Heath Kersell became interested in science as a way to uncover the fundamental building blocks for technologies that improve people’s lives. As an ALS postdoc, he’s researching catalysis and putting together mentorship circles for his fellow postdocs.
What do you research?
During my PhD, I realized that it’s important not just to understand the physics of a system but also to understand how molecular systems are interacting chemically with the surfaces they are on. So, I came to work with Miquel Salmeron in the Materials Sciences Division for my postdoc, where I used some of the skills that I developed during my PhD. I also learned about heterogeneous catalysis and how, in a chemical reaction, the reactants involved can actually change a catalyst’s structure. Those structural changes can create new sites at catalyst surfaces and open up new reaction pathways, so it’s important to see what’s happening to the nanoscale structure and chemistry of a sample under reaction conditions.
During my work with Miquel, I had beamtime at the ALS and met Slavo Nemsak, whose group I then joined to get in on the development of a new technique. It combines ambient-pressure x-ray photoelectron spectroscopy (APXPS) with grazing-incidence x-ray scattering to simultaneously measure the structure and chemistry of samples in reaction conditions. The goal is to get a picture of how those properties are correlated and how they can be responsible for chemical activity. So that’s how I came to the ALS—to develop a technique that would give us deeper insights into the kind of phenomena that I was studying.

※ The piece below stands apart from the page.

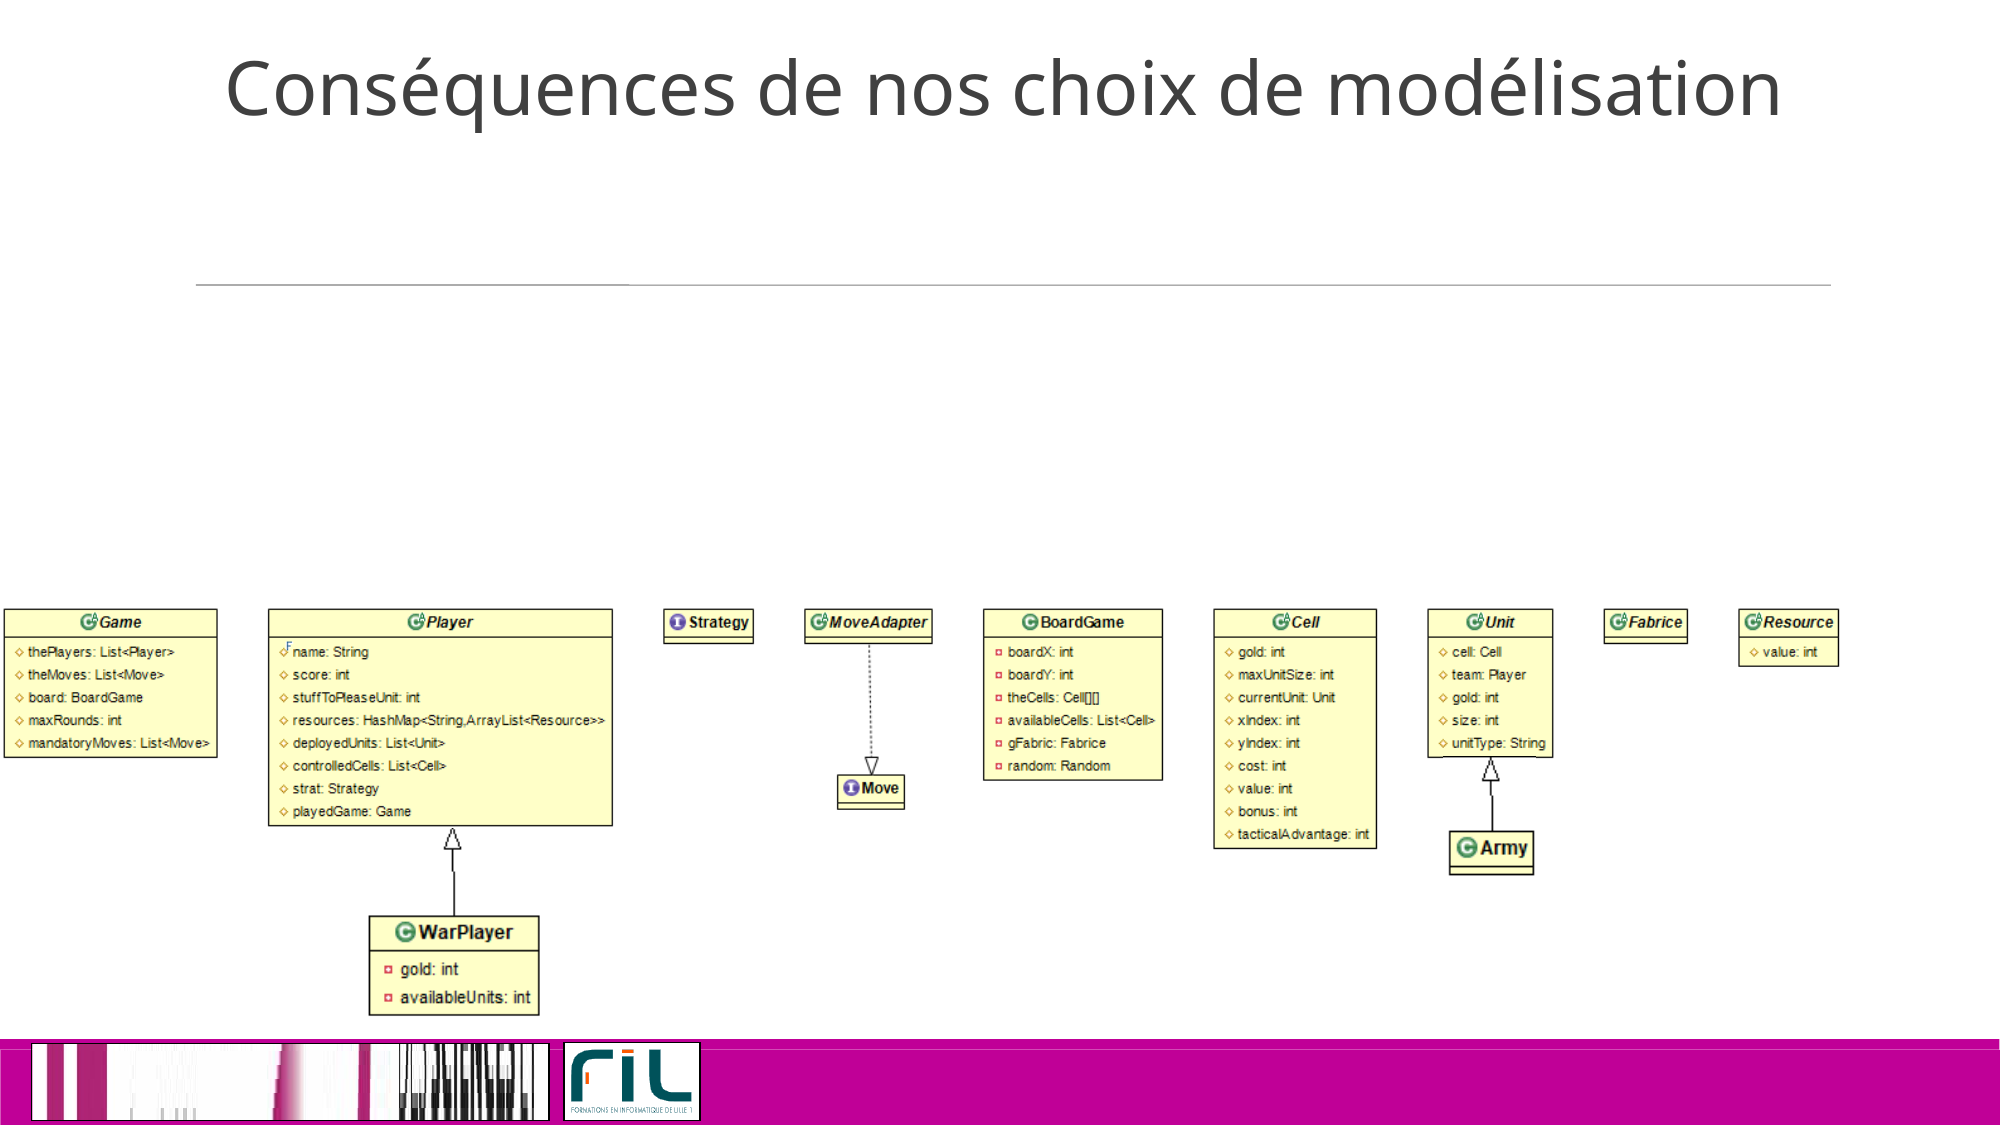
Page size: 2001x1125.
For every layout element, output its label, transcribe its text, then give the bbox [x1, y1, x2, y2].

What are your goals for this technique?
When I started working on catalysis, I used scanning tunneling microscopy a lot. It’s great for measuring nanoscale surface structures, but it doesn’t easily tell you the chemical or elemental identity of those structures. With grazing-incidence x-ray scattering, we can measure surface structure, and by simultaneously using APXPS, we can correlate that information with the chemistry happening at the surface. What’s really powerful is that, once something changes in the chemistry, we can immediately measure the structure in the same experiment. On top of that, using grazing-incidence x-ray scattering potentially gives access to additional techniques beyond traditional structural or spectral measurements. We can get a picture of the spatial distribution of elemental or chemical species or of the time dependence of structural transformations.

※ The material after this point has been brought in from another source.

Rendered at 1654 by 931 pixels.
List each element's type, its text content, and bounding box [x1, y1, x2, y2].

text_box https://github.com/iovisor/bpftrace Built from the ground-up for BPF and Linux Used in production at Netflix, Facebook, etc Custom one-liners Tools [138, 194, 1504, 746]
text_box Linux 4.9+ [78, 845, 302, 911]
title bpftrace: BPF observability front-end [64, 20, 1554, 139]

Recently, using capabilities at the Molecular Foundry, we put patterned gold dots on a reducible substrate to model strong metal-support interactions. When noble metal nanoparticles, like gold, are used for a catalytic reaction, they can interact strongly with reducible surfaces, and that can change the way the nanoparticles do catalysis. Our new technique is great for understanding structural and chemical changes in nanoparticle systems like these.

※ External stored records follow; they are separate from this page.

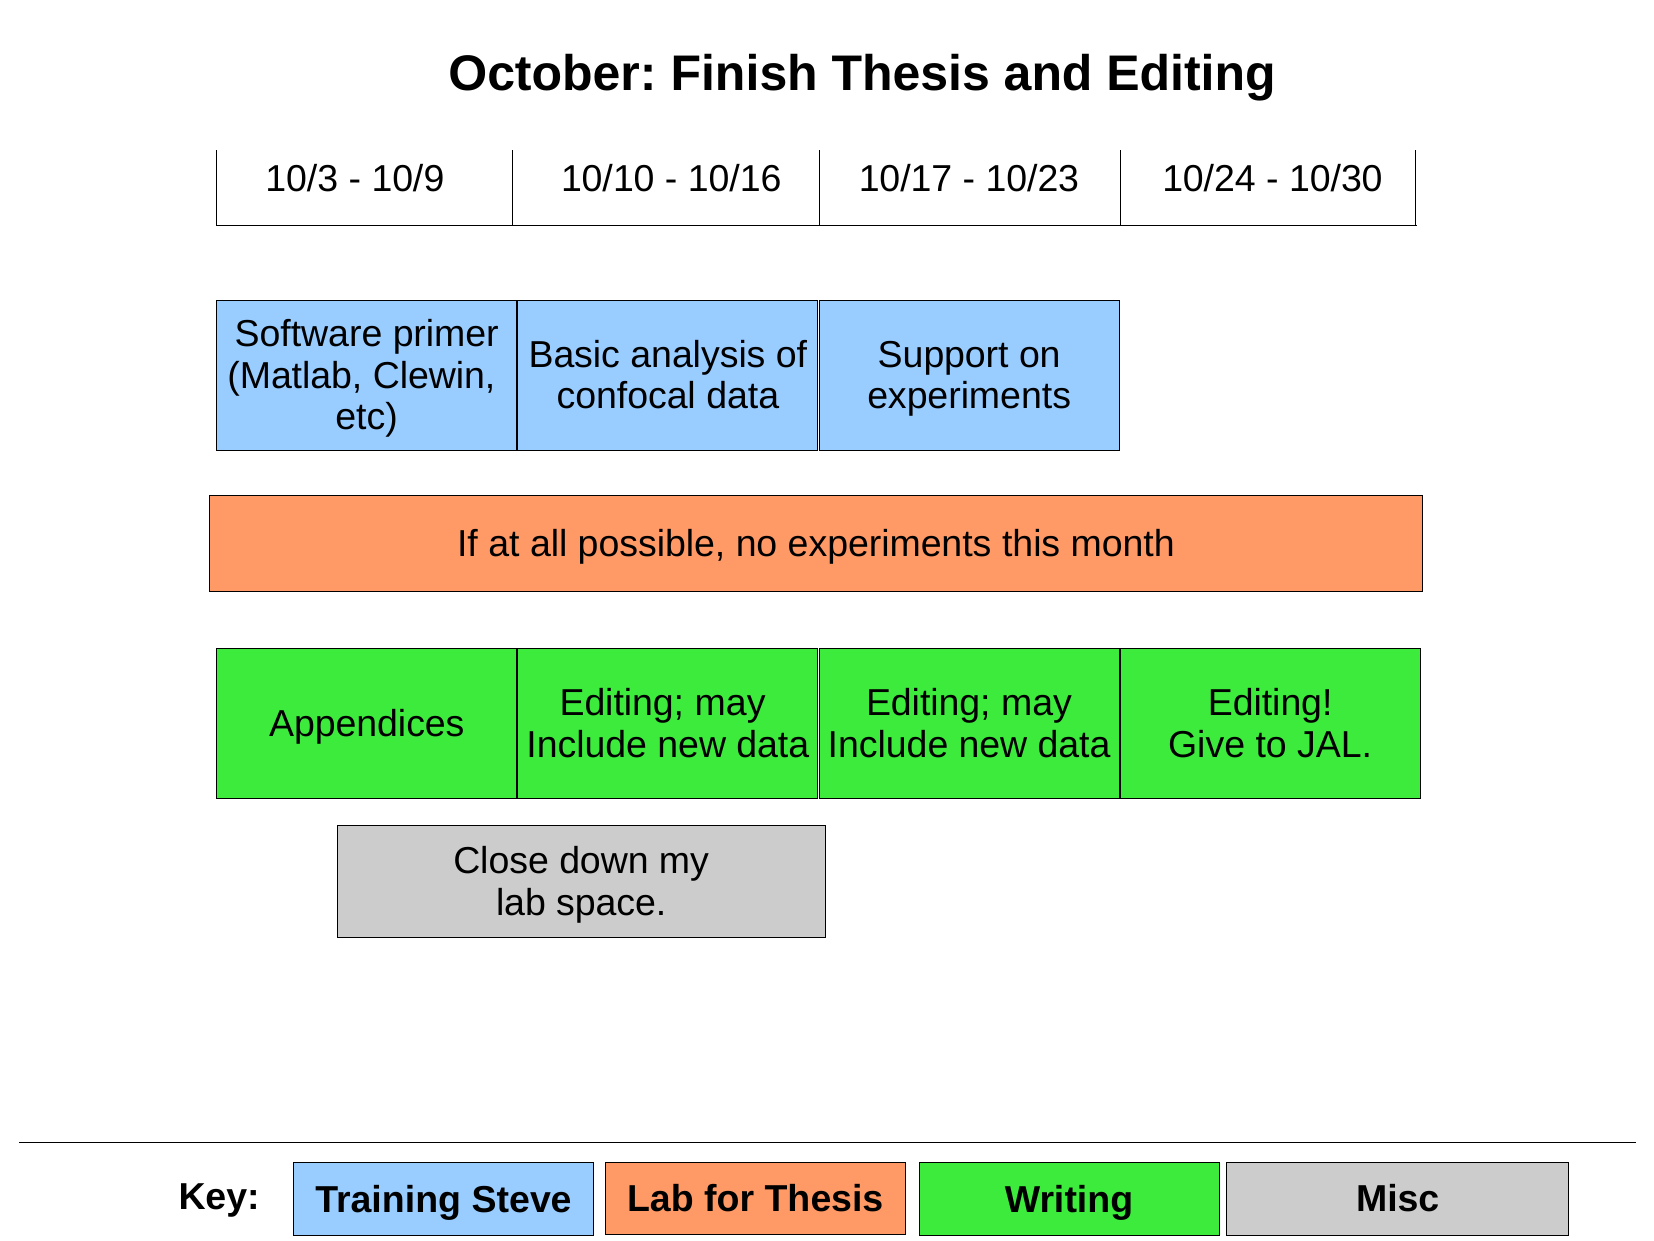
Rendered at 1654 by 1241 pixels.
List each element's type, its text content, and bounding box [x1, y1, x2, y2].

text_box October: Finish Thesis and Editing [412, 37, 1313, 110]
text_box Writing [919, 1162, 1220, 1236]
text_box 10/17 - 10/23 [832, 150, 1105, 207]
text_box Appendices [216, 648, 517, 799]
text_box Editing; may Include new data [517, 648, 818, 799]
text_box Editing; may Include new data [819, 648, 1120, 799]
text_box Basic analysis of confocal data [517, 300, 818, 451]
text_box Software primer (Matlab, Clewin, etc) [216, 300, 517, 451]
text_box 10/3 - 10/9 [242, 150, 468, 207]
text_box Support on experiments [819, 300, 1120, 451]
text_box 10/24 - 10/30 [1140, 150, 1405, 208]
text_box If at all possible, no experiments this month [209, 495, 1423, 592]
text_box Misc [1226, 1162, 1569, 1236]
text_box Training Steve [293, 1162, 594, 1236]
text_box Key: [49, 1168, 275, 1227]
text_box Close down my lab space. [337, 825, 826, 938]
text_box 10/10 - 10/16 [537, 150, 805, 207]
text_box Editing! Give to JAL. [1120, 648, 1421, 799]
text_box Lab for Thesis [605, 1162, 906, 1235]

Have you always been interested in this field?
It’s kind of a natural extension of my previous work and also something I was interested in for a long time. What got me into science was that I always wanted to work on discovering fundamental processes that could be used for technologies that improve people’s lives. In catalysis, you can really do that. You can study reactions that are used for energy storage and transfer. I did my PhD at Ohio University and spent two years at Argonne National Lab, where I demonstrated a method for correlating structure and chemical compositions for samples, both at the single nanometer range. And our new technique at the ALS allows us to do something like that but also in gas environments and reaction environments, so it’s like a complementary method to something that I had done in the past.
How are you involved in inclusion, diversity, equity, and accountability (IDEA) at the ALS?
I’m part of the ALS Education and Communication Task Force and the Career and Professional Development Task Force, and I really like that those helped me learn about IDEA concepts. I also like that it gave me the opportunity to contribute to the development and implementation of IDEA concepts around the ALS community. It’d be great to see more postdocs involved.
I’m also working on postdoc mentoring circles with ALS staff scientist Padraic Shafer. A strong predictor of success in professional development is good mentorship, but for postdocs, your experience is often singular. Postdocs have unique projects, they come from all kinds of backgrounds and have all kinds of things going on in their personal lives, and have a range of career goals, but they’re often predominantly interacting with just their research group and PI. It’s unusual for the limited number of people you interact with to be able to give the guidance that you need to move toward the variety of careers that you might be interested in. So, we looked into the possible mechanisms for mentorship for postdocs.
We came across mentorship circles of small groups of peers. Some of the mentors or leaders guide discussion on a topic the group is interested in developing, like leadership, or proposal writing, or project planning. The group helps each other grow and share experiences. We’re now recruiting members.
What do you like to do in your free time?
What’s free time?! I relax by playing with my dog and hanging out with my wife, and these days that’s all my free time.